▸ **YOUR TASK**
Please reproduce, exactly and with nothing added, the line containing "circle: (400, 172) -> (432, 186), size x0.62" and every line after it to the end of the records.

▸ **Data excerpts**
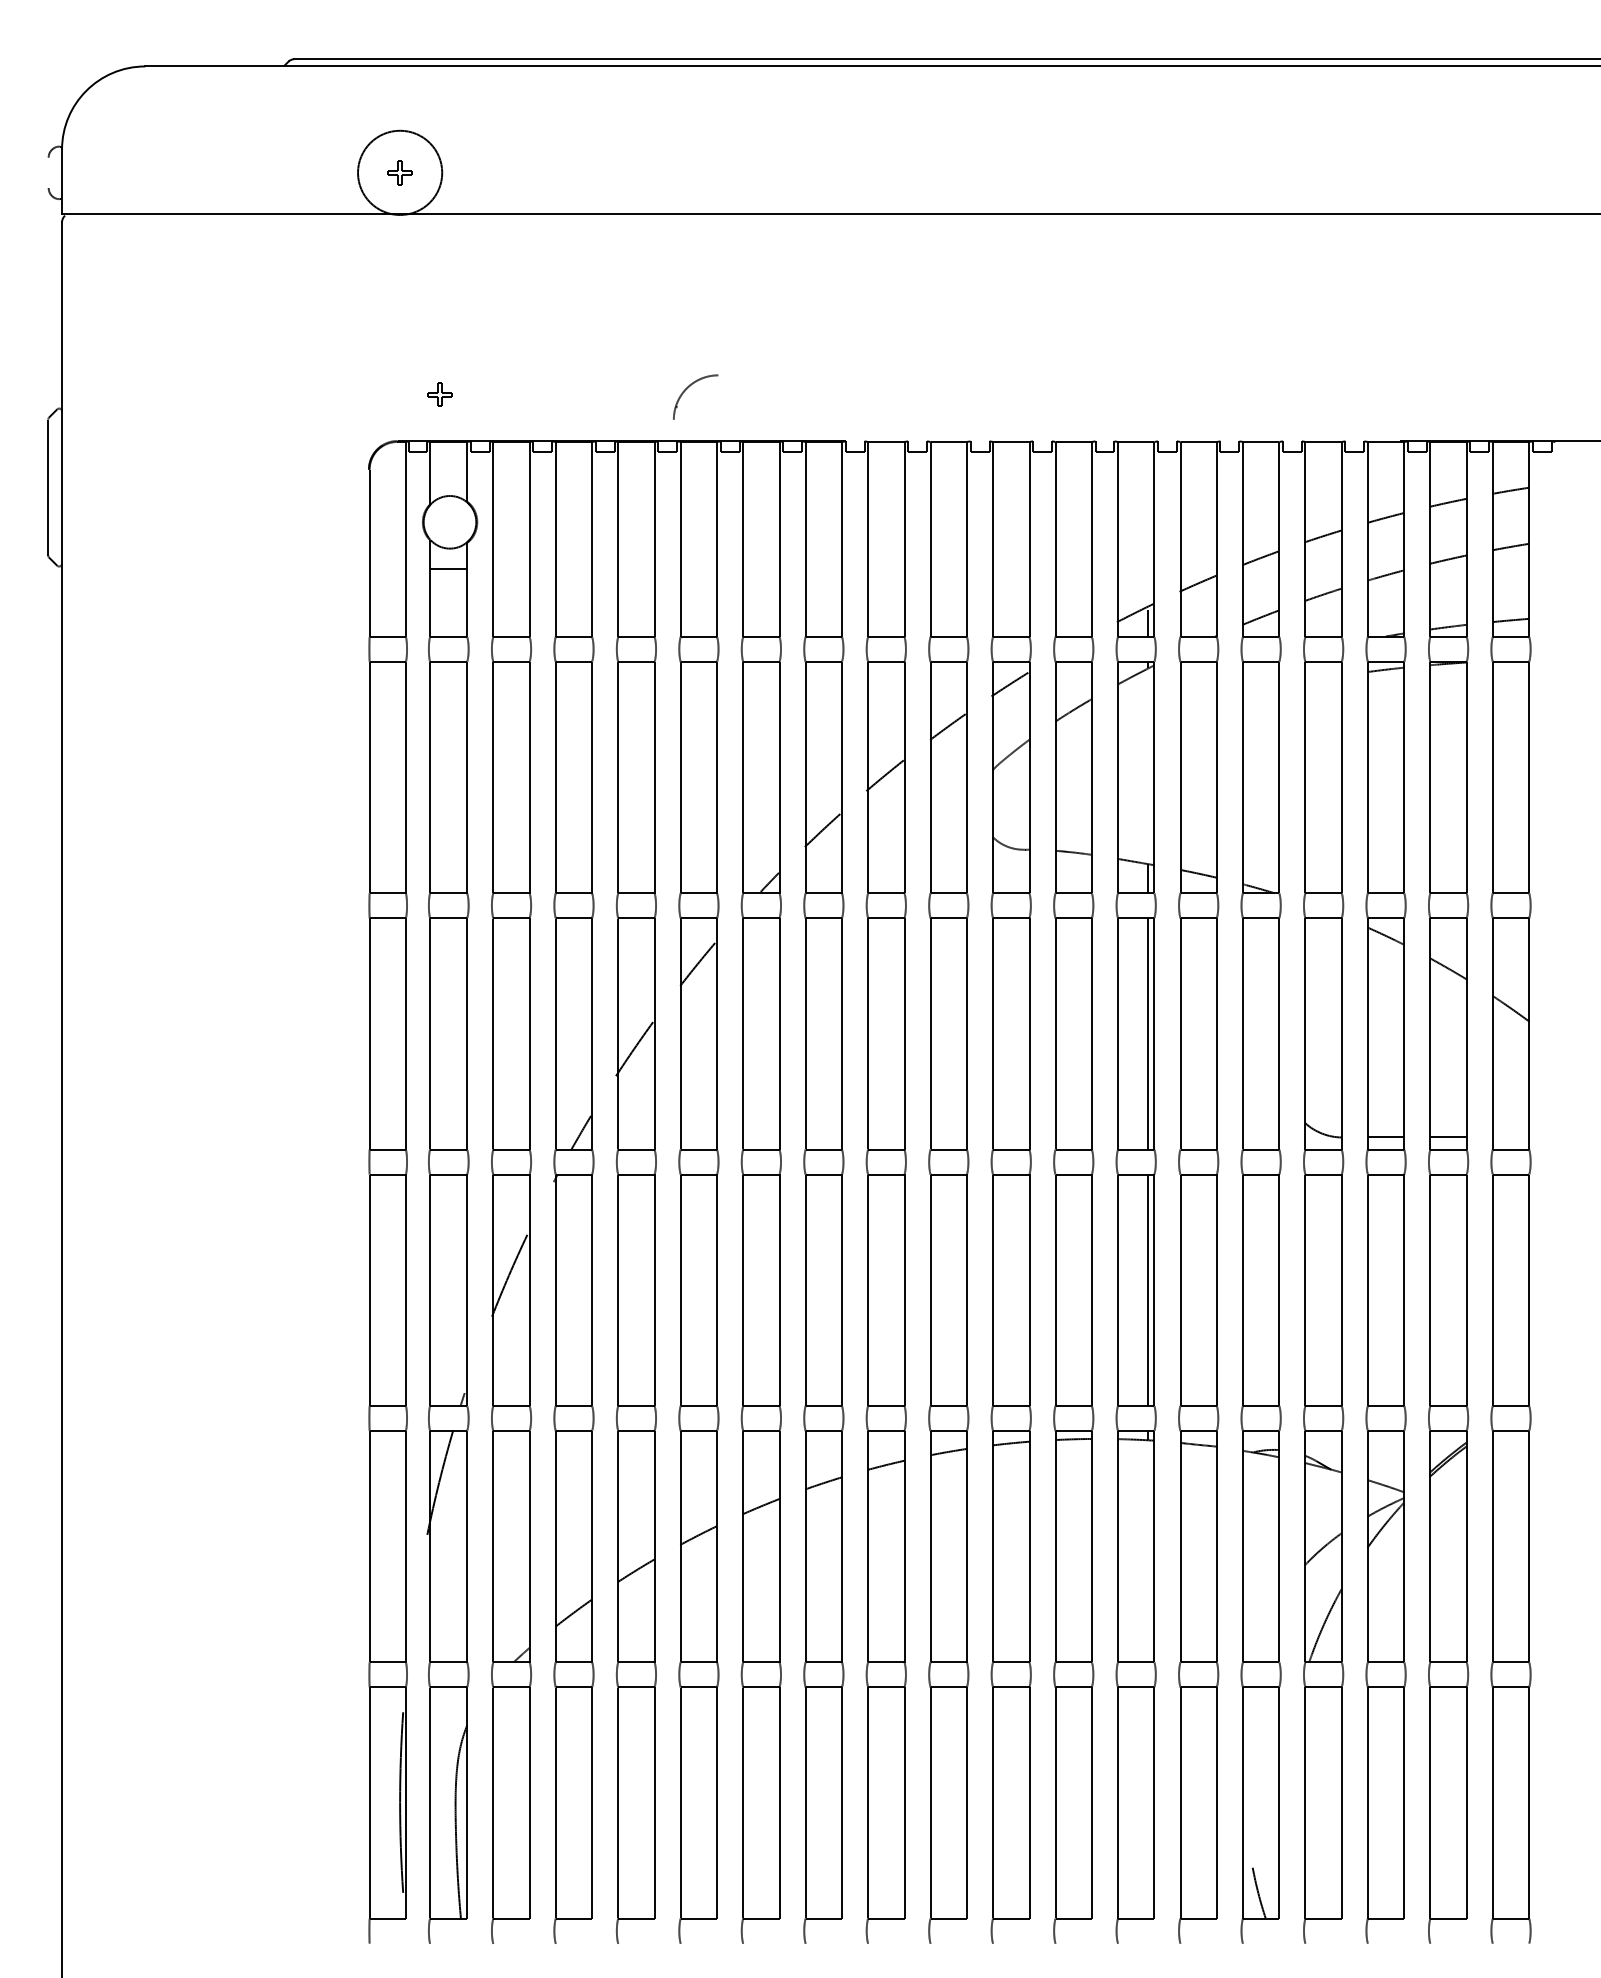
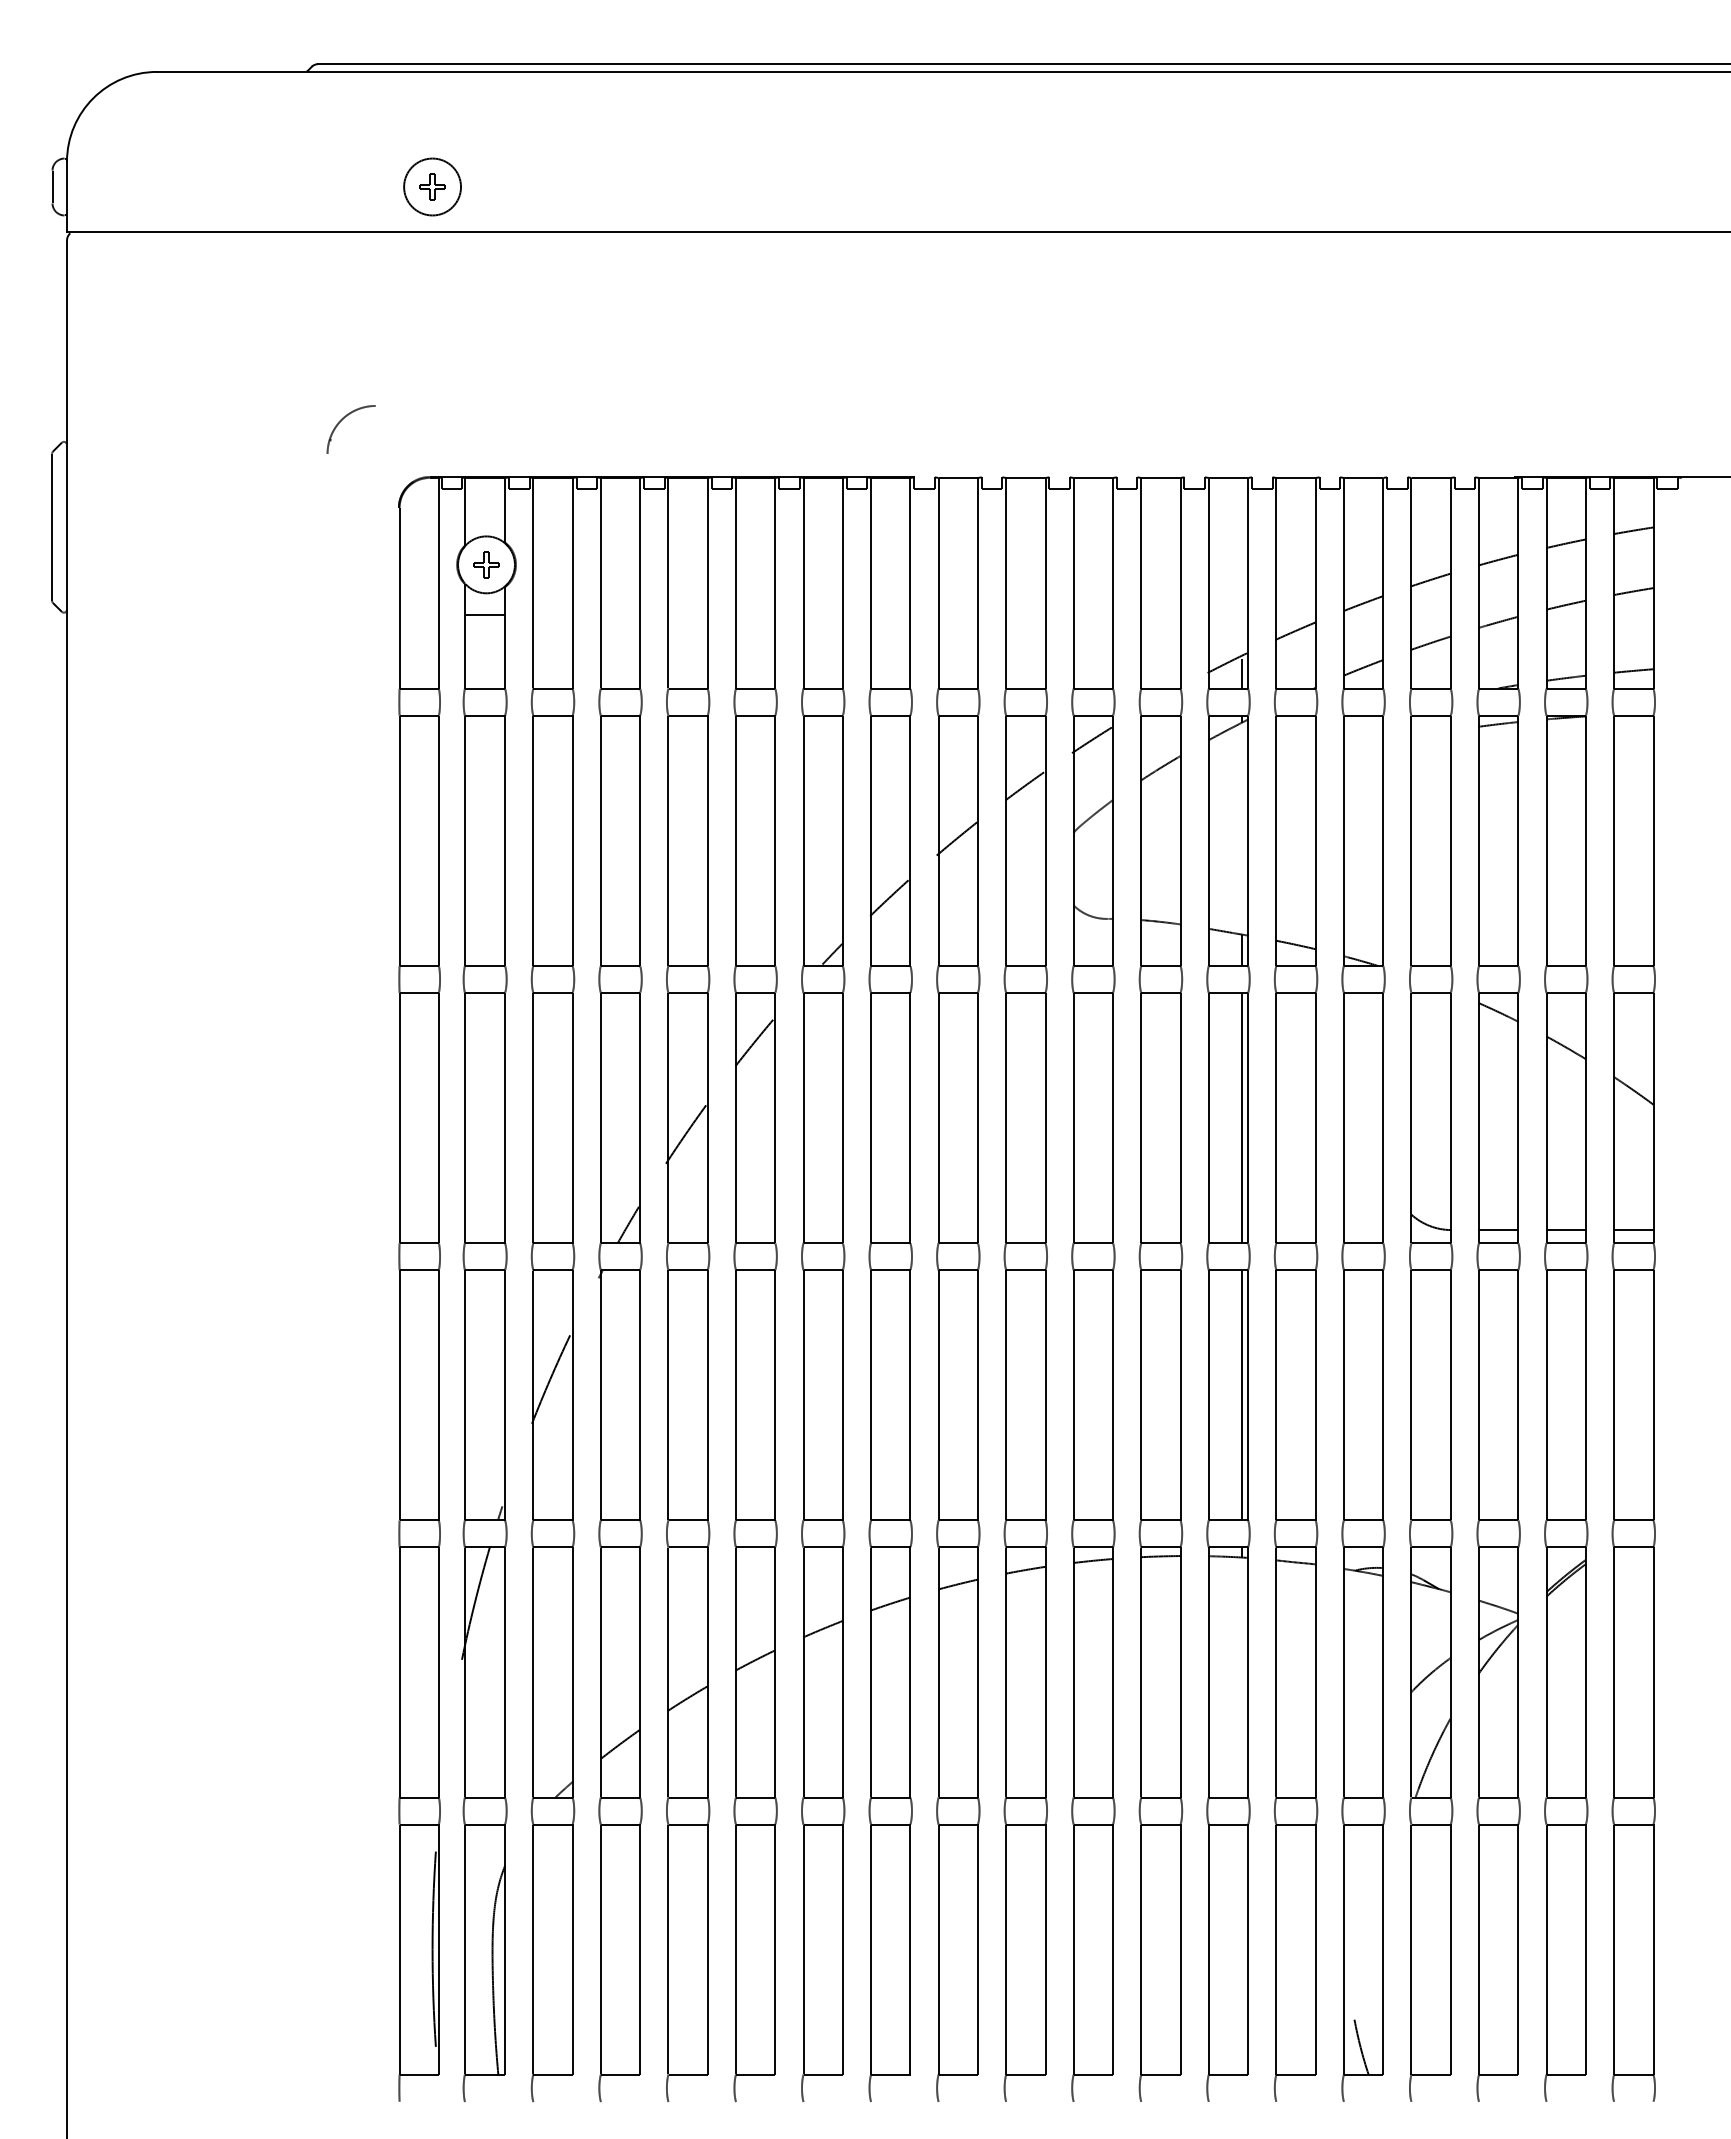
line: (48, 172) -> (52, 186), added
circle: (400, 172) -> (432, 186), size x0.62
part: (687, 388) -> (342, 420), moved
part: (439, 394) -> (486, 564), moved
line: (1510, 1137) -> (1633, 1230), added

▸ **TASK SOLUTION**
circle: (400, 172) -> (432, 186), size x0.62
part: (687, 388) -> (342, 420), moved
part: (439, 394) -> (486, 564), moved
line: (1510, 1137) -> (1633, 1230), added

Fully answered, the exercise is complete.